Artigo O Globo: Lula na encruzilhada

08/05/2024 às 11:27


Lula na encruzilhada

PRESIDENTE NÃO PERCEBEU QUE A SOCIEDADE, E NÃO SÓ A CLASSE MÉDIA, ESTÁ CANSADA DE PRIVILÉGIOS EXORBITANTES DAQUELES NO PODER

Líderes políticos carismáticos só permanecem competitivos se capazes de responder aos anseios da sociedade. Pairando acima dos partidos, dependem de um “fio terra”, uma compreensão do que move o eleitor. Lula, em seu terceiro mandato, parece ter perdido essa conexão. Nos 12 anos em que esteve fora do poder, o país mudou, e Lula permaneceu o mesmo, sem a intuição para tomar o pulso da população, como um dia tomou o dos metalúrgicos de São Bernardo do Campo.

Há países bem-sucedidos que não são governados por líderes carismáticos, mas por partidos que se unem em torno de um programa, e não ficam na dependência da visão particular ou das idiossincrasias de quem lidera. Aqui, Lula ainda não percebeu que a sociedade — e não apenas a classe média — está cansada de privilégios exorbitantes daqueles no poder e repele a corrupção em todas as instâncias. A Lava-Jato, apesar dos seus eventuais erros, foi um marco na luta contra o desvio de recursos públicos, atingindo pela primeira vez o modus operandi de fazer política no país, a graxa que move suas engrenagens, e expondo o assalto em escala a empresas públicas. A operação foi golpeada no governo Bolsonaro; está sendo enterrada agora. O que Lula tem a dizer sobre corrupção? Qual a iniciativa tomada em seu governo para reforçar as instituições de combate aos desvios de recursos públicos, desta vez também impulsionados pela falta de controle sobre as emendas parlamentares?

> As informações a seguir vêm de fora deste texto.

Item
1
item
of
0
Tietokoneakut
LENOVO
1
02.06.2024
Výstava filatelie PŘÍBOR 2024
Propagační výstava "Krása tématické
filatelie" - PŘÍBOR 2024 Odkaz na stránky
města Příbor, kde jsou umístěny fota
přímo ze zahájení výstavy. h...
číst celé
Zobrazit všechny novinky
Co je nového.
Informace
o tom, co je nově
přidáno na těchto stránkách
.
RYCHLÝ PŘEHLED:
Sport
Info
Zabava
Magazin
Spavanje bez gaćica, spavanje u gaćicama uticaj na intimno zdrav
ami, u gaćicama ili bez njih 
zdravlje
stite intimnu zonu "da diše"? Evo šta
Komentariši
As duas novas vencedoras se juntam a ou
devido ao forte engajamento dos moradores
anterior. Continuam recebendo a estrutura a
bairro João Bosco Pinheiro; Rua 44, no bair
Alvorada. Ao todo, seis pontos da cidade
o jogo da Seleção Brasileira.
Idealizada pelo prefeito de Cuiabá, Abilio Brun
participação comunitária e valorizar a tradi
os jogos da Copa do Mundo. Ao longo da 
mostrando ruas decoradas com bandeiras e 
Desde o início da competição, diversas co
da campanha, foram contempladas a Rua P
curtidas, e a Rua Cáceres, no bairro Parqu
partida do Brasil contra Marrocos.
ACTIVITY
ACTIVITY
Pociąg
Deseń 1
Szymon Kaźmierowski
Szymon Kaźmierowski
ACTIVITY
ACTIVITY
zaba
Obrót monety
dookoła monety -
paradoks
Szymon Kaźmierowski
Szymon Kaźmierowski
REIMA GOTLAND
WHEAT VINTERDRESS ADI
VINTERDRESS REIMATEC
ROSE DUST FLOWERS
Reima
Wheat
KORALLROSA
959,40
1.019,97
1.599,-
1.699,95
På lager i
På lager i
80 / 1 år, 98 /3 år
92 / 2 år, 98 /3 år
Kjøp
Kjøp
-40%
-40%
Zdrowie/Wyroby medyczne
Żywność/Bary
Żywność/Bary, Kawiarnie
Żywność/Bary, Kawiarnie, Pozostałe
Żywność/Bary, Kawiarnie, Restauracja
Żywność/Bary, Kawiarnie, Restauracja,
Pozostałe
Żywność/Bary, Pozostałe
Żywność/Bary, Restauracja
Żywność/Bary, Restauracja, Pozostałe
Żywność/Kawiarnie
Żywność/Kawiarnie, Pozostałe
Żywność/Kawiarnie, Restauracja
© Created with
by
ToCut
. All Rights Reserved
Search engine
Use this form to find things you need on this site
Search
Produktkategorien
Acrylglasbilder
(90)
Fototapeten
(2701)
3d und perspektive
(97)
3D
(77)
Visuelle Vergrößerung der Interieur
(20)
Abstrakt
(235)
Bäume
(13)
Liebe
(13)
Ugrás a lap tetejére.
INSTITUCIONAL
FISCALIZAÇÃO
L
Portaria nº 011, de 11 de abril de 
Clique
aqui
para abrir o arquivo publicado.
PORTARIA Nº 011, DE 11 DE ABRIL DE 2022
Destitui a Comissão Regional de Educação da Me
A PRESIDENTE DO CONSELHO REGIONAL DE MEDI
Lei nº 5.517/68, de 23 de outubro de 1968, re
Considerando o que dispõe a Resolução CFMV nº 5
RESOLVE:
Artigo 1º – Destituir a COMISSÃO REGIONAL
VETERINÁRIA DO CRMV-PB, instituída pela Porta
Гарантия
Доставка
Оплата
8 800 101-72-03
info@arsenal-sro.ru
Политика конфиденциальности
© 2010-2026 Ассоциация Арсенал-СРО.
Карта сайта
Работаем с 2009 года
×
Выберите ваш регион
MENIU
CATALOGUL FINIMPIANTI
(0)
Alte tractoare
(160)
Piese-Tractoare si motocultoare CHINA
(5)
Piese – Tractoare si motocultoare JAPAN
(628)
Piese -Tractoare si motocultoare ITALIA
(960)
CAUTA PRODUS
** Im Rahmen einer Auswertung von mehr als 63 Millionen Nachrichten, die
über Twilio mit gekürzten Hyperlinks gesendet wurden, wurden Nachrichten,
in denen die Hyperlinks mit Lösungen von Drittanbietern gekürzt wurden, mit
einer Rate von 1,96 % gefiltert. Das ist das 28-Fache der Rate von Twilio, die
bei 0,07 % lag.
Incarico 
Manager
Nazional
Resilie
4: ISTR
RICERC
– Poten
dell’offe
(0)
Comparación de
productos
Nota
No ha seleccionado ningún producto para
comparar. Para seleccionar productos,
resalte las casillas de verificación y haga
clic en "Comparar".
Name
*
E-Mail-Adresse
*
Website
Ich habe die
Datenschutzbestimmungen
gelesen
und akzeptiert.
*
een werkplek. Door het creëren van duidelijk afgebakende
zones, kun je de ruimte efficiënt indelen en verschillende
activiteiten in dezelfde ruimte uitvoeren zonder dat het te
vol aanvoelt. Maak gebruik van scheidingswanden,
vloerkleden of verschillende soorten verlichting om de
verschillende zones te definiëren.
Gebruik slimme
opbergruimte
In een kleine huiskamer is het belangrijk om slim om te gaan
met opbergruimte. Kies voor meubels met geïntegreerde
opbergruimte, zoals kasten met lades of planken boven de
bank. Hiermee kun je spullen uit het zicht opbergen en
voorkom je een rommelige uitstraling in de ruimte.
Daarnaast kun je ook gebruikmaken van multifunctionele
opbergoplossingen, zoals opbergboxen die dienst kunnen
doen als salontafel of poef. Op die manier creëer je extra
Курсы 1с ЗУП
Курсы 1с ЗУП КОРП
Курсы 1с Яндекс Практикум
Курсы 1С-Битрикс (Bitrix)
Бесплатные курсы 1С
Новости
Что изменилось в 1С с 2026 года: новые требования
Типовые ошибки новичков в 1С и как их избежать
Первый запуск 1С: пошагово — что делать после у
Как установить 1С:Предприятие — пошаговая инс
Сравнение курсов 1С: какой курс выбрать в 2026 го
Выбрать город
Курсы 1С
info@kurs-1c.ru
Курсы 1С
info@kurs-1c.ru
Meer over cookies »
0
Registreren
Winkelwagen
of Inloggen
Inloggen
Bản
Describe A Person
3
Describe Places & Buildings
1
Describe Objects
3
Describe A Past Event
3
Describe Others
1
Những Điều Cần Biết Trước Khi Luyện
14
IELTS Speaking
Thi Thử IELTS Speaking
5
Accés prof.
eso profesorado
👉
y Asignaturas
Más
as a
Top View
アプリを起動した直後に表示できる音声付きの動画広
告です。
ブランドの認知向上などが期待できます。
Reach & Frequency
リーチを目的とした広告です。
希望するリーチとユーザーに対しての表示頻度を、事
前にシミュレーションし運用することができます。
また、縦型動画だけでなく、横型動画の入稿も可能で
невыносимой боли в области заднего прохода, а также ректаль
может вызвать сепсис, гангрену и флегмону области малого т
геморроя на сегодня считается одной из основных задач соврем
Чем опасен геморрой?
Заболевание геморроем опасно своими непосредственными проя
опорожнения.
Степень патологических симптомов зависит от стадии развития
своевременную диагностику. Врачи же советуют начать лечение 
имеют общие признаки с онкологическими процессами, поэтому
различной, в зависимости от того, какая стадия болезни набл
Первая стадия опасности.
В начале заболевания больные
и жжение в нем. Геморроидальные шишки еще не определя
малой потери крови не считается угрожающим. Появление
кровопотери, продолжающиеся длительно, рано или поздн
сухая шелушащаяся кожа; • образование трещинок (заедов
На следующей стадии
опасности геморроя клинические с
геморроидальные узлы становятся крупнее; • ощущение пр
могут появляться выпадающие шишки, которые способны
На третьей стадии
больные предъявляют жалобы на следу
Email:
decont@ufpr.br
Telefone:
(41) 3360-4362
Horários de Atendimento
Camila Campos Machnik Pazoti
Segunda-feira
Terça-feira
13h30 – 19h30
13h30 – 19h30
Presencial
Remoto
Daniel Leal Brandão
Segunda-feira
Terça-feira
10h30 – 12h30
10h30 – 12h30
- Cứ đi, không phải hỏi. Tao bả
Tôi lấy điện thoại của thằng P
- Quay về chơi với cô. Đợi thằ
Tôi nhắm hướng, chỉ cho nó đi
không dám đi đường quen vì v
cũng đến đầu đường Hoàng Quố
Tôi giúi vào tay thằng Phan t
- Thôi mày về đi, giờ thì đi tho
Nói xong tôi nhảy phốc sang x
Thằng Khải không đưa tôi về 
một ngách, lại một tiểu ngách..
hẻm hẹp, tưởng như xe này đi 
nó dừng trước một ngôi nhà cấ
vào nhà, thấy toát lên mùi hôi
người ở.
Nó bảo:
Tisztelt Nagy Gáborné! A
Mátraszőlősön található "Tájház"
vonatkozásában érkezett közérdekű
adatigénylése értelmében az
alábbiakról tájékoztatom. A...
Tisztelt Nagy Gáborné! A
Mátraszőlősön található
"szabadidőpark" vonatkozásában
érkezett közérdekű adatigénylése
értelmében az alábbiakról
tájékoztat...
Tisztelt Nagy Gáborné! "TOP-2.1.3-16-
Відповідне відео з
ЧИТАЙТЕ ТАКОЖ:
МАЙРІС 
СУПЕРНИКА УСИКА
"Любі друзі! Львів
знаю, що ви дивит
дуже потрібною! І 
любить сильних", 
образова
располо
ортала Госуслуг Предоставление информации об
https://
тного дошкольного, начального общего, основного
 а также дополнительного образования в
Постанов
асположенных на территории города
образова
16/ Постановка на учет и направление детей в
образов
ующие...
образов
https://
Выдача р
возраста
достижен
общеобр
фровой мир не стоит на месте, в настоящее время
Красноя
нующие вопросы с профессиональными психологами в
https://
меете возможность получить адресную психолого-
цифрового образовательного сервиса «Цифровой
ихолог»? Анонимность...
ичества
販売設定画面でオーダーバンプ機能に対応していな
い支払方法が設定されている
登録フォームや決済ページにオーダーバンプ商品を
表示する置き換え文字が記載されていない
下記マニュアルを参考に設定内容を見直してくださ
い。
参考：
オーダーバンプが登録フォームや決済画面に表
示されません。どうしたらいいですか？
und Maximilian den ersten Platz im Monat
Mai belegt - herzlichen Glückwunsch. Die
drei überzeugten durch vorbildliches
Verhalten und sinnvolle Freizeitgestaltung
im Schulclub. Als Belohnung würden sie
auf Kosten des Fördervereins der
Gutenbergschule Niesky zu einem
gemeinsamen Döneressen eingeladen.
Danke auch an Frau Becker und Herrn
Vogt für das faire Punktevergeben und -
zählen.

Se muitos na sociedade ainda sonham com um concurso público, e outros com carteira assinada, há uma classe crescente de indivíduos que almejam ser patrões de si mesmos. São empreendedores que rejeitam o paternalismo e o intervencionismo de outros tempos. Não aceitam mudar o regime do motorista de aplicativo como se assalariado fosse, e sua sindicalização como algo desejável. O Projeto de Lei enfiado goela abaixo da categoria em “regime de urgência” (PL 12/2024), com erros crassos (normalizando uma remuneração mínima por hora, e não por quilômetro), só pode ser obra de quem nunca usou o aplicativo. Por não entenderam, alienaram centenas de milhares de motoristas. Como não entenderam a importância de o comércio permanecer aberto aos domingos para comerciários e consumidores. Quantos erros mais de primeira ordem, com enorme custo político, um auxiliar necessita cometer para ser demitido?

Mas, se alguns não entendem a rejeição às suas iniciativas, outros usam de chacota para esconder seus erros. Afirmar que o gasto previdenciário — e o crescente déficit da Previdência — “se mede com felicidade”, quando na realidade é sinônimo não apenas de uma conta atuarial insustentável, mas de sérios problemas de gestão, deveria ter levado Lula a admoestar publicamente seu auxiliar. Afinal, quanto maior o déficit — projetado em 2,5% do PIB em 2024, mais do que a soma dos investimentos públicos e privados em infraestrutura no país, que permanece abaixo de 2% do PIB —, de menos recursos o governo dispõe para responder às demandas da sociedade.

Lula está numa encruzilhada; e não lhe resta muito tempo. Necessita ouvir os críticos, muitos dos quais o apoiaram, a franja crescente da sociedade cada vez mais desiludida com o governo. Deve recusar propostas populistas, que dão respostas simples (e custosas) a problemas complexos, quando não os agravam — a exemplo da recente MP 1.212 do setor elétrico. Deve resistir às vozes que propõem aumentar sem critério e sem avaliação os gastos públicos, fragilizando ainda mais o novo arcabouço fiscal e pressionando juros e inflação. E deve ter a coragem de defender os auxiliares que tentam manter os alicerces programáticos do governo no âmbito econômico, social e ambiental e de descartar aqueles que não têm o que mostrar ou agem em proveito próprio. A sociedade aguarda um freio de arrumação.